[Stored data]
- Opening Delimiter -

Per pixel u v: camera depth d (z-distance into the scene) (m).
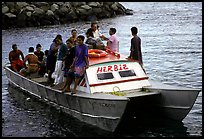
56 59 14.19
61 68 13.41
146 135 11.25
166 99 12.03
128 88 12.45
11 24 40.06
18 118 12.89
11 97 15.41
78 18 45.47
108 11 48.16
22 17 40.44
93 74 12.32
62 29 37.84
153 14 48.56
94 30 14.62
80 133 11.43
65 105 13.07
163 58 22.67
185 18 42.88
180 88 11.90
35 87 14.81
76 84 12.22
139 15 48.53
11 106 14.22
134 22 41.81
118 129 11.51
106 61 12.56
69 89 12.64
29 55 16.03
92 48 14.24
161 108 12.34
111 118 11.20
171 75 18.52
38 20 41.50
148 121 12.31
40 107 14.04
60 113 13.31
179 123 12.10
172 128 11.74
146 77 12.77
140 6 59.25
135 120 12.41
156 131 11.54
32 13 41.22
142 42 28.67
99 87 12.23
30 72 15.95
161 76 18.36
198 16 44.12
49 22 42.16
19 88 16.55
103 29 36.75
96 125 11.87
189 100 11.47
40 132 11.59
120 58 13.02
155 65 20.83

- Closing Delimiter -

■ WORK REQUEST:
All lines from the one with "146 77 12.77" through the end of the records need to be copied exactly, and no other lines.

■ RESPONSE TO THIS TASK:
146 77 12.77
140 6 59.25
135 120 12.41
156 131 11.54
32 13 41.22
142 42 28.67
99 87 12.23
30 72 15.95
161 76 18.36
198 16 44.12
49 22 42.16
19 88 16.55
103 29 36.75
96 125 11.87
189 100 11.47
40 132 11.59
120 58 13.02
155 65 20.83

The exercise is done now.